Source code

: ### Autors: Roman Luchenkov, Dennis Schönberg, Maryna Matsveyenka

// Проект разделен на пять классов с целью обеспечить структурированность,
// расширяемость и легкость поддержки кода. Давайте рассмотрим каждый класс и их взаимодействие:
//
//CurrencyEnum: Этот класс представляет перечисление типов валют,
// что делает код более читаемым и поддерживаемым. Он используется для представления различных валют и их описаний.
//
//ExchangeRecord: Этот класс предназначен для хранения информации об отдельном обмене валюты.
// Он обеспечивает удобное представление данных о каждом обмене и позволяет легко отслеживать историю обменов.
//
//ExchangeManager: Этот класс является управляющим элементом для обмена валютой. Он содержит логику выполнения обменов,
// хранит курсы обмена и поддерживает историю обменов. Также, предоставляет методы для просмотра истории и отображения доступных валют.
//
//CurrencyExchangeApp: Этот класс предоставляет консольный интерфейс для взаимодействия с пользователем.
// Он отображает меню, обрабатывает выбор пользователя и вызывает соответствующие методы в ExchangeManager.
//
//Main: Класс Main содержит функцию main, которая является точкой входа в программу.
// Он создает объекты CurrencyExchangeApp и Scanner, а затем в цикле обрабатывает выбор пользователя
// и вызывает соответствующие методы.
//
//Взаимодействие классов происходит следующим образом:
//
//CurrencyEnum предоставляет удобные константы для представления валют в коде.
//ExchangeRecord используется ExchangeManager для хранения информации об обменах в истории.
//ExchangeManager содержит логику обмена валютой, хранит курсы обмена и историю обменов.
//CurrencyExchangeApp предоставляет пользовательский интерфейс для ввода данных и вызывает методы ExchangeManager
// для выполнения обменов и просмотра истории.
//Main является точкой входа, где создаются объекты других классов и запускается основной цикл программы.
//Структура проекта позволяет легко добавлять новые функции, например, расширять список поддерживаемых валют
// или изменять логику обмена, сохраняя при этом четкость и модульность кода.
━━━━━━━━
GOAL OF THE EXERCISE - Output each record above exactly, omitting nothing.

ANSWER BOX -
Source code

: ### Autors: Roman Luchenkov, Dennis Schönberg, Maryna Matsveyenka

// Проект разделен на пять классов с целью обеспечить структурированность,
// расширяемость и легкость поддержки кода. Давайте рассмотрим каждый класс и их взаимодействие:
//
//CurrencyEnum: Этот класс представляет перечисление типов валют,
// что делает код более читаемым и поддерживаемым. Он используется для представления различных валют и их описаний.
//
//ExchangeRecord: Этот класс предназначен для хранения информации об отдельном обмене валюты.
// Он обеспечивает удобное представление данных о каждом обмене и позволяет легко отслеживать историю обменов.
//
//ExchangeManager: Этот класс является управляющим элементом для обмена валютой. Он содержит логику выполнения обменов,
// хранит курсы обмена и поддерживает историю обменов. Также, предоставляет методы для просмотра истории и отображения доступных валют.
//
//CurrencyExchangeApp: Этот класс предоставляет консольный интерфейс для взаимодействия с пользователем.
// Он отображает меню, обрабатывает выбор пользователя и вызывает соответствующие методы в ExchangeManager.
//
//Main: Класс Main содержит функцию main, которая является точкой входа в программу.
// Он создает объекты CurrencyExchangeApp и Scanner, а затем в цикле обрабатывает выбор пользователя
// и вызывает соответствующие методы.
//
//Взаимодействие классов происходит следующим образом:
//
//CurrencyEnum предоставляет удобные константы для представления валют в коде.
//ExchangeRecord используется ExchangeManager для хранения информации об обменах в истории.
//ExchangeManager содержит логику обмена валютой, хранит курсы обмена и историю обменов.
//CurrencyExchangeApp предоставляет пользовательский интерфейс для ввода данных и вызывает методы ExchangeManager
// для выполнения обменов и просмотра истории.
//Main является точкой входа, где создаются объекты других классов и запускается основной цикл программы.
//Структура проекта позволяет легко добавлять новые функции, например, расширять список поддерживаемых валют
// или изменять логику обмена, сохраняя при этом четкость и модульность кода.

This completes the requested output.